Shann Hall-LochmannVanBennekom 04/29/10
This is a delight to read from beginning to end. I laughed out loud when she told the professor off. The ending was filled with emotion and palpable pain.
Lucile McKenzie04/29/10
Very nice, and nice illustration of the difficulty of making our characters come to life.
angelos2 wark04/30/10

Nicely written.
You kept my interst from beginning to end.
The story was great.
Charla Diehl 05/01/10
Your story covers the topic perfectly as you used Sarah Anne to bring your message to life. Now I want to read her story. Good job!
AnneRene' Capp05/01/10
Very nicely written and packed with emotion. Yes, you did a superb job describing what a writer needs to feel in order to bring passion into their stories. Your ending gave me the goosebumps!
Caitlyn Meissner05/02/10
I liked that ending. What a satisfying feeling to finally be known as a writer.
stanley Bednarz05/02/10
Strong word choices. Sturdy writing. You certainly write with a confident stride, unlike the MC in this piece.
Jean Beier05/03/10
This is very good. Congratulations on a job well down. Once we write raw personal emotion, we have jumped a high hurdle.
Jan Ackerson 05/03/10
Very, very good.
Phee Paradise 05/05/10
I loved everything about it, including the MC's name. I remember how painful and frustrating it was to be a beginning writer (wait, I still feel all that), but you really grabbed my emotions at the end. Thank you.
Mona Purvis05/05/10
Believable. On topic. Interesting. Likable characters. Very good job on this. You'll be moving up before long.

Benjamin Graber05/05/10
Perfect progression. I really liked the way you brought Sarah Anne to life - I could feel her frustration and the fire it sparked!

■ DATA FOR REVIEW
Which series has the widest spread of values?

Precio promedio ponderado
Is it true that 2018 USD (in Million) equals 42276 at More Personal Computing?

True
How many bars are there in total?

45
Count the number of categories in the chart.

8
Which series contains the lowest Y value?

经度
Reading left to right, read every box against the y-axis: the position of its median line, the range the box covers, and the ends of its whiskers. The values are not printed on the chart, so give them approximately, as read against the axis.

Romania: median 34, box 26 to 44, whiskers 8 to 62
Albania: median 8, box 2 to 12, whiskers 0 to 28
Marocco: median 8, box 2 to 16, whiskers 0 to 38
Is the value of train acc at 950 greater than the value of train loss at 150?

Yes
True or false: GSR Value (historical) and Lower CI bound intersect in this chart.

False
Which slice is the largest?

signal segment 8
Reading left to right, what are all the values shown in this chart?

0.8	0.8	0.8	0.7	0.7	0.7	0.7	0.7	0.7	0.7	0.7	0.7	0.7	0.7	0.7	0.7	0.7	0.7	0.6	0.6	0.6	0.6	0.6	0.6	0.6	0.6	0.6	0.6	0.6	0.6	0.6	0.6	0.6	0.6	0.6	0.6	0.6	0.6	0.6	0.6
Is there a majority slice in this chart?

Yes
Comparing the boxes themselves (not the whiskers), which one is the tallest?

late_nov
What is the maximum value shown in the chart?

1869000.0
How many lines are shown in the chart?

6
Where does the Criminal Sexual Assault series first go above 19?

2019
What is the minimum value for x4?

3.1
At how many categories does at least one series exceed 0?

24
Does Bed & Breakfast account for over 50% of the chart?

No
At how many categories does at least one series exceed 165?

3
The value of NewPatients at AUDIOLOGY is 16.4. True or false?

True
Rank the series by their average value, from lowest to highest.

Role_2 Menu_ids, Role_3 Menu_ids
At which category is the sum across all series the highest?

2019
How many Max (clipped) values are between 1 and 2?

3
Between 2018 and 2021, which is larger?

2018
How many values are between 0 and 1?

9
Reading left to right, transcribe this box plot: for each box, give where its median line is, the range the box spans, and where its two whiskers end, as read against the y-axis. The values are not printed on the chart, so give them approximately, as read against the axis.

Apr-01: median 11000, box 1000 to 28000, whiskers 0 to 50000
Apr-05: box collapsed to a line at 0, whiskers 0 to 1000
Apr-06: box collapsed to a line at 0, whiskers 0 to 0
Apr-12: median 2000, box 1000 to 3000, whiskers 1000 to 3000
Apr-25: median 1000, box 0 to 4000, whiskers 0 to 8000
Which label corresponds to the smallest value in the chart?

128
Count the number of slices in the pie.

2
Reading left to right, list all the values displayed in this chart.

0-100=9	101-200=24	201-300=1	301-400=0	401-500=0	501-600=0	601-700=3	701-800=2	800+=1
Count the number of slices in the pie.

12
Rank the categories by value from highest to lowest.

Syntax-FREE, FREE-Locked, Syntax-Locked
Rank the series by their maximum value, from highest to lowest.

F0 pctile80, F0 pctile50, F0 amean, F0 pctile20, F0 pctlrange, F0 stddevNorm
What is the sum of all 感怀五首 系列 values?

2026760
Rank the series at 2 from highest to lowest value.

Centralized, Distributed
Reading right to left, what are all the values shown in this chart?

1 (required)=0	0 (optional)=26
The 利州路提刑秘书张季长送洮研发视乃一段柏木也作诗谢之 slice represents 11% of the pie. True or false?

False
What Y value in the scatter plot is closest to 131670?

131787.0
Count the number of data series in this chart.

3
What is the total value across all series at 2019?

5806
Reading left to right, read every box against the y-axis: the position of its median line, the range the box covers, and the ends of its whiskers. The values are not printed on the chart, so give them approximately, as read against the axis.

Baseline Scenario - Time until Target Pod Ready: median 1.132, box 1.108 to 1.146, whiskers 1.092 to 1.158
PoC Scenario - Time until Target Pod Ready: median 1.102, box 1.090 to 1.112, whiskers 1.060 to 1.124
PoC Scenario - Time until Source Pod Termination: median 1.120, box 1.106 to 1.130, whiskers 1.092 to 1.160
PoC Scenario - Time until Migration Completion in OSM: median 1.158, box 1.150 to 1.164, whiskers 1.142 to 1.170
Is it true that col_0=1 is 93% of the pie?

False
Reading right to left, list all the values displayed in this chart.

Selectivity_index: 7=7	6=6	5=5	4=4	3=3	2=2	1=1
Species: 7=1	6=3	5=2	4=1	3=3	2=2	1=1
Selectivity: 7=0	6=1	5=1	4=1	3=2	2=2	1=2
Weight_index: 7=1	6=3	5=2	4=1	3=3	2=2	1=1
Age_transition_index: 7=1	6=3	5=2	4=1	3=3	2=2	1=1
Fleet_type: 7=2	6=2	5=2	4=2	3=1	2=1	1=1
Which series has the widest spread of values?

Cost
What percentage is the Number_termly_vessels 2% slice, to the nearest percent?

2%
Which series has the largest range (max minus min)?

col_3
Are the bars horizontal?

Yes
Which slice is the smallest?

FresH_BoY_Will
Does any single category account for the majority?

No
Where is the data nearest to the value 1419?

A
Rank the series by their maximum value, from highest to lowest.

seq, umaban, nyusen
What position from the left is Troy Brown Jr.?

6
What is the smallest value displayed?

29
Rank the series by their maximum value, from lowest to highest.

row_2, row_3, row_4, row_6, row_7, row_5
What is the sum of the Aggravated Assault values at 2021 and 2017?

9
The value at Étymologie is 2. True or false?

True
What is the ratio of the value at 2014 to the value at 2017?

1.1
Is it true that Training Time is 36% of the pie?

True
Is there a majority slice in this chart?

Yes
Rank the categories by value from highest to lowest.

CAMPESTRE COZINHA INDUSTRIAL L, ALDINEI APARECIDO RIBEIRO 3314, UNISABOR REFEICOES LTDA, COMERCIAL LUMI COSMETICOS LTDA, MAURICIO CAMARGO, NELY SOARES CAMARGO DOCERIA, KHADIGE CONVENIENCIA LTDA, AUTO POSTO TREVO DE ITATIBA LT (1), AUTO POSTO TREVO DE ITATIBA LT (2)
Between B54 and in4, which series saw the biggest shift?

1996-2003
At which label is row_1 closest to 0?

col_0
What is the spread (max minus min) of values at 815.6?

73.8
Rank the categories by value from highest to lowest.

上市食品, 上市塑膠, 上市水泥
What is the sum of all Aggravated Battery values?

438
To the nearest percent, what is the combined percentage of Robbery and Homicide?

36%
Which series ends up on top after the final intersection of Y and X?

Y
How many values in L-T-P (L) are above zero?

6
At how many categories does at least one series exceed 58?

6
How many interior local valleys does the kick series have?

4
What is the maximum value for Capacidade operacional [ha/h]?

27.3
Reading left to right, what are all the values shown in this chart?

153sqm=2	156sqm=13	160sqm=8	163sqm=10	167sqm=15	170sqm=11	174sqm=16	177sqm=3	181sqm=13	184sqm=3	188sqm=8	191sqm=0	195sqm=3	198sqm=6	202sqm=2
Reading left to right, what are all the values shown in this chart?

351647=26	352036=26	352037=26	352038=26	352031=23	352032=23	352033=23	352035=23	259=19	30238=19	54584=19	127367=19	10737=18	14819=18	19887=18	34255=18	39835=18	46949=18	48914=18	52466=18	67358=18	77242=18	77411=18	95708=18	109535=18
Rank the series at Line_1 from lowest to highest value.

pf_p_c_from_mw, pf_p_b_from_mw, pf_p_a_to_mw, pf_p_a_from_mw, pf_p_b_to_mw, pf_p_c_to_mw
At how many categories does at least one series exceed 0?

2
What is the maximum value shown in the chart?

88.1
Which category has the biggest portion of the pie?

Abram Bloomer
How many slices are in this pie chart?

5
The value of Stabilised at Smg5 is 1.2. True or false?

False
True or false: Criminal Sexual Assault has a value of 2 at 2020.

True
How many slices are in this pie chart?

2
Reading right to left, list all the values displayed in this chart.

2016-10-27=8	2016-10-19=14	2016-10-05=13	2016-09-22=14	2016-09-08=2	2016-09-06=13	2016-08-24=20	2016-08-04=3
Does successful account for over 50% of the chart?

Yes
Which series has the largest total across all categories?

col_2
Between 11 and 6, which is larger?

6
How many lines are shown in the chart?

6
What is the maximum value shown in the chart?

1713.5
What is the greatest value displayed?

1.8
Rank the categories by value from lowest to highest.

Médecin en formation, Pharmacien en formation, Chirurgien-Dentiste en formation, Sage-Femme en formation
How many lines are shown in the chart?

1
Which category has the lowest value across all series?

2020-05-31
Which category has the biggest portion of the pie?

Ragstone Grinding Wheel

■ EXERCISE REQUIREMENTS
1/ In the reader comments above, what does Charla Diehl say she now wants to read?
2/ Transcribe the reader comments above from "You kept my" up to and including "a high hurdle.".
3/ Extend the reader comments on the story with the next part, starting after the final comment shown above.

■ RESPONSE LIST
1/ Sarah Anne's story.

2/
You kept my interst from beginning to end.
The story was great.
Charla Diehl 05/01/10
Your story covers the topic perfectly as you used Sarah Anne to bring your message to life. Now I want to read her story. Good job!
AnneRene' Capp05/01/10
Very nicely written and packed with emotion. Yes, you did a superb job describing what a writer needs to feel in order to bring passion into their stories. Your ending gave me the goosebumps!
Caitlyn Meissner05/02/10
I liked that ending. What a satisfying feeling to finally be known as a writer.
stanley Bednarz05/02/10
Strong word choices. Sturdy writing. You certainly write with a confident stride, unlike the MC in this piece.
Jean Beier05/03/10
This is very good. Congratulations on a job well down. Once we write raw personal emotion, we have jumped a high hurdle.

3/
Author Unknown05/05/10
This felt very real to me. The professor's comments both on paper and in person felt authentic, as did Sarah's emotions and reactions. I think this was well-written and well-crafted. Nice job.
Beth LaBuff 05/05/10
Your writing pulled me into this story. Sarah's story (the younger Sarah) about broke my heart. (I think I could learn from your Professor Higgins). Excellent title!
Patricia Turner05/05/10
A compelling story with a terrific lesson in it. I like both of your characters - they felt real.
Catrina Bradley 05/05/10
Great dialog, and your characters live through your words. Your point is so strongly made, and the ending is wonderful! Good job!!
Connie Dixon05/06/10
I thought this was fantastic. Your incredible details kept me engaged from beginning to end. Good job.
Beth LaBuff 05/06/10
Hey Angela, congrats on your "highly commended!"
Ruth Stromquist05/06/10
I especially liked this line: "But writing is more than technicalities—writing is taking raw emotion and putting it down on paper." Excellent point, well illustrated.